▶ **Objective**
Recast the lines below, starting at the one that contains "phylum: Chordata" and ending at the one that contains "common name: Lineated woodpecker", as a JSON list of strings with one string per line. Include both end lines and leave out any blank lines.

-- START Entries supplied --

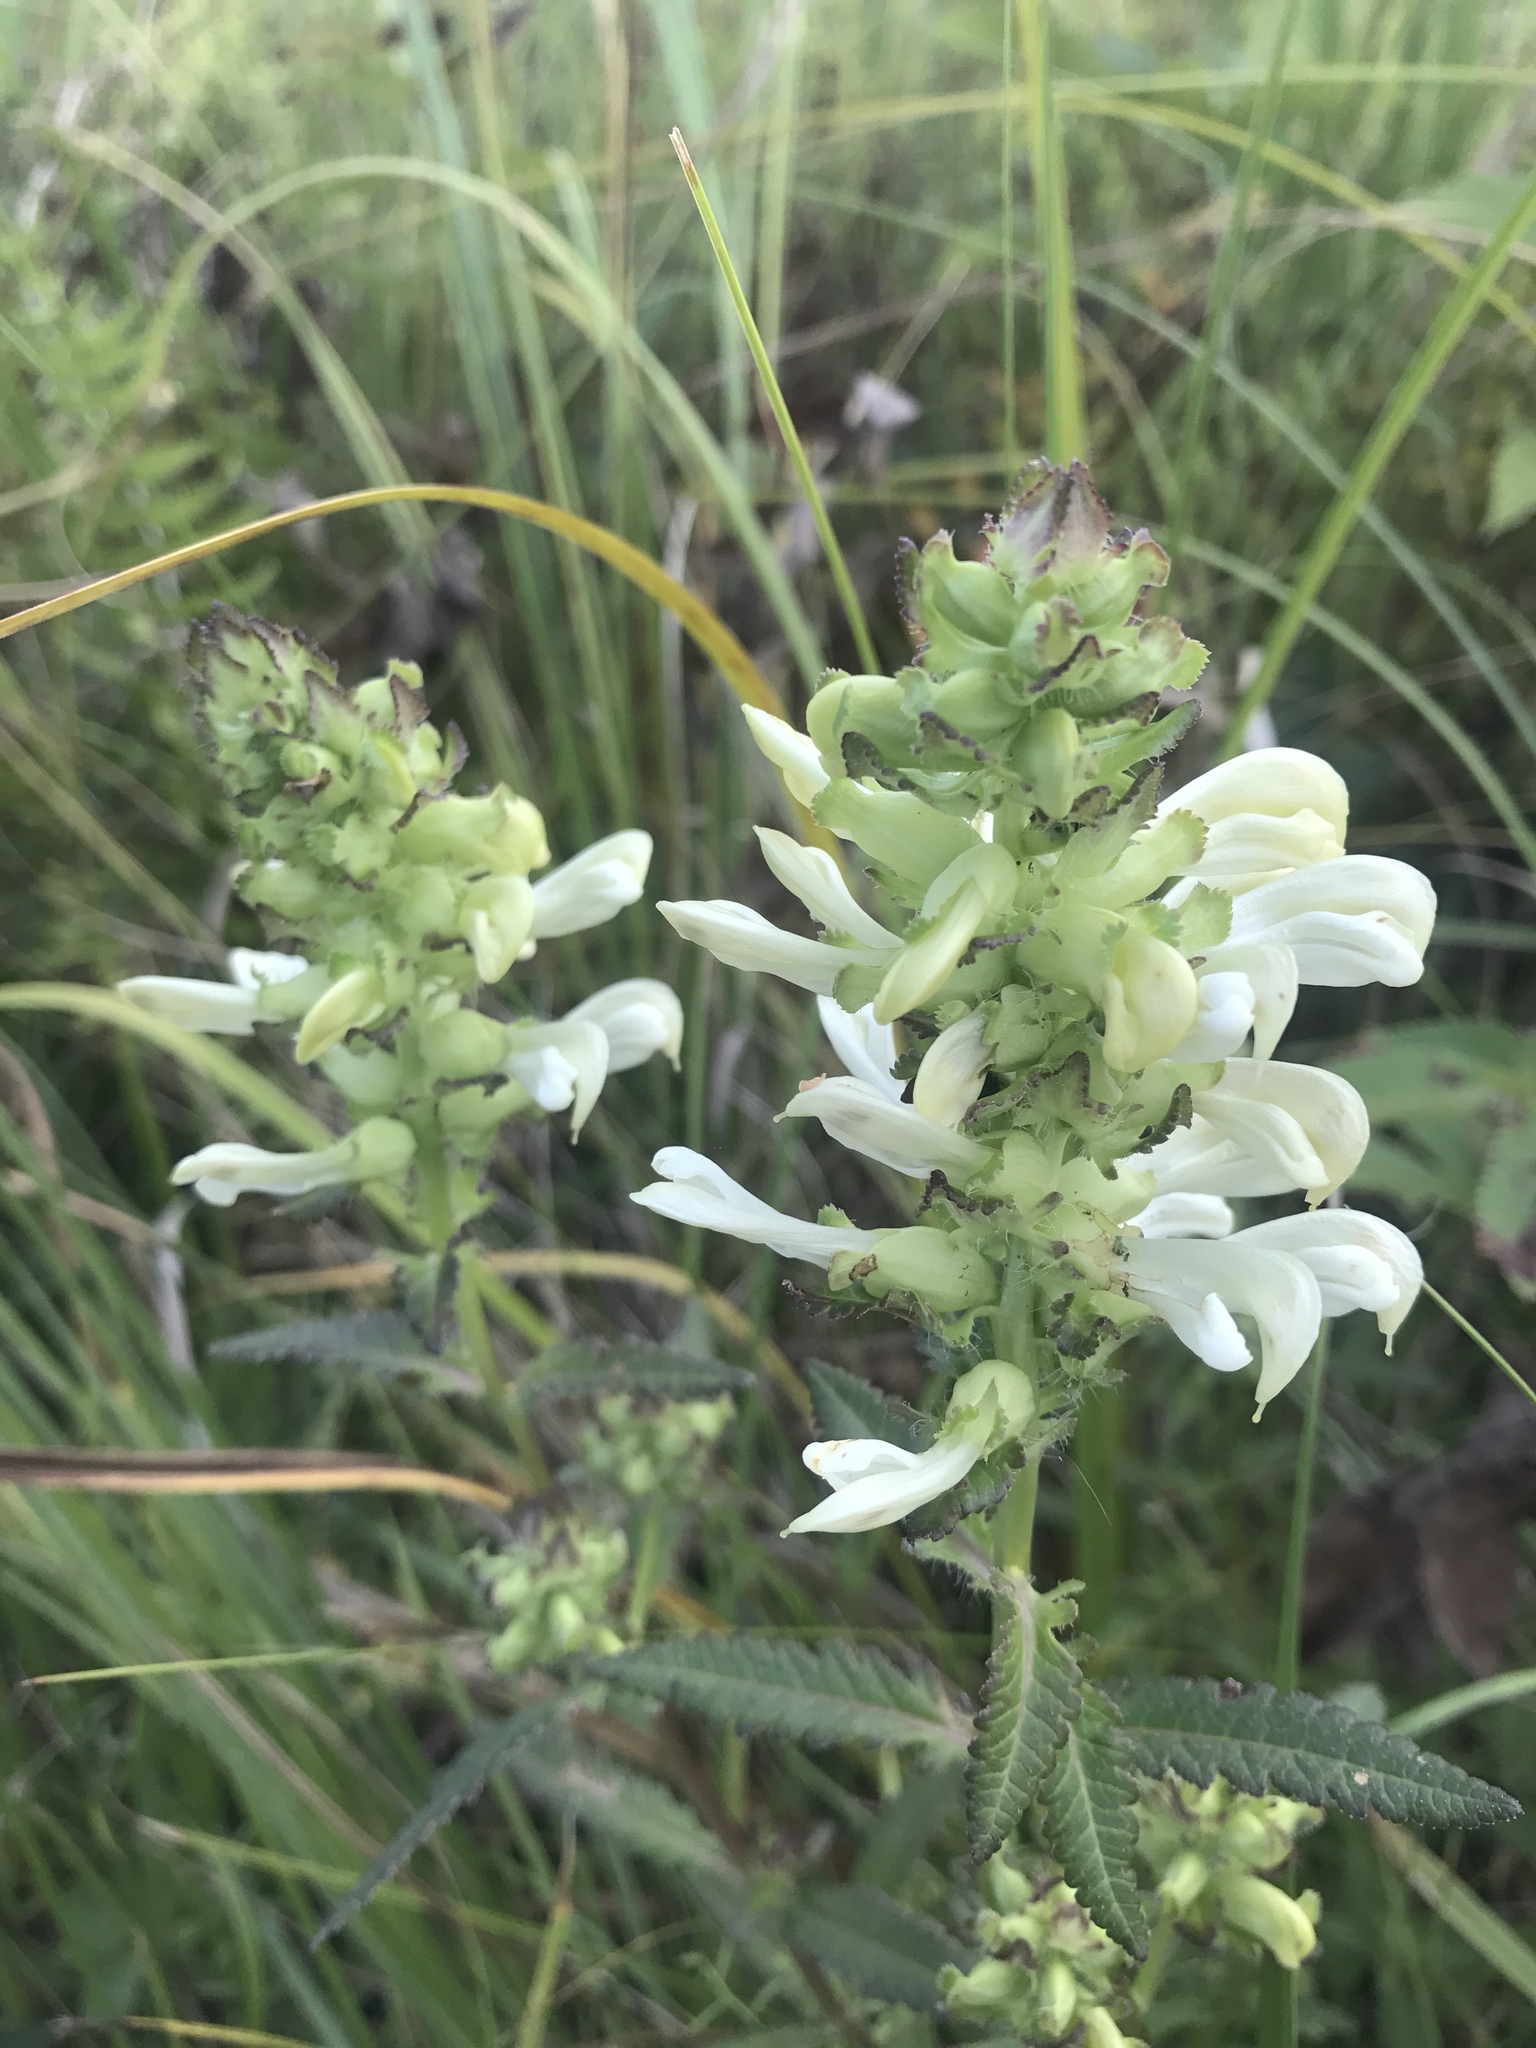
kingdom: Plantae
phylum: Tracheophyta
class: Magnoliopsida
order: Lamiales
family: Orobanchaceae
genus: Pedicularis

-- END Entries supplied --
-- START Entries supplied --

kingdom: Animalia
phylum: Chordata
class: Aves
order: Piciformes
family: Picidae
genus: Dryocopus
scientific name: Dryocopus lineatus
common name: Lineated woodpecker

-- END Entries supplied --

▶ **Right answer**
[
  "phylum: Chordata",
  "class: Aves",
  "order: Piciformes",
  "family: Picidae",
  "genus: Dryocopus",
  "scientific name: Dryocopus lineatus",
  "common name: Lineated woodpecker"
]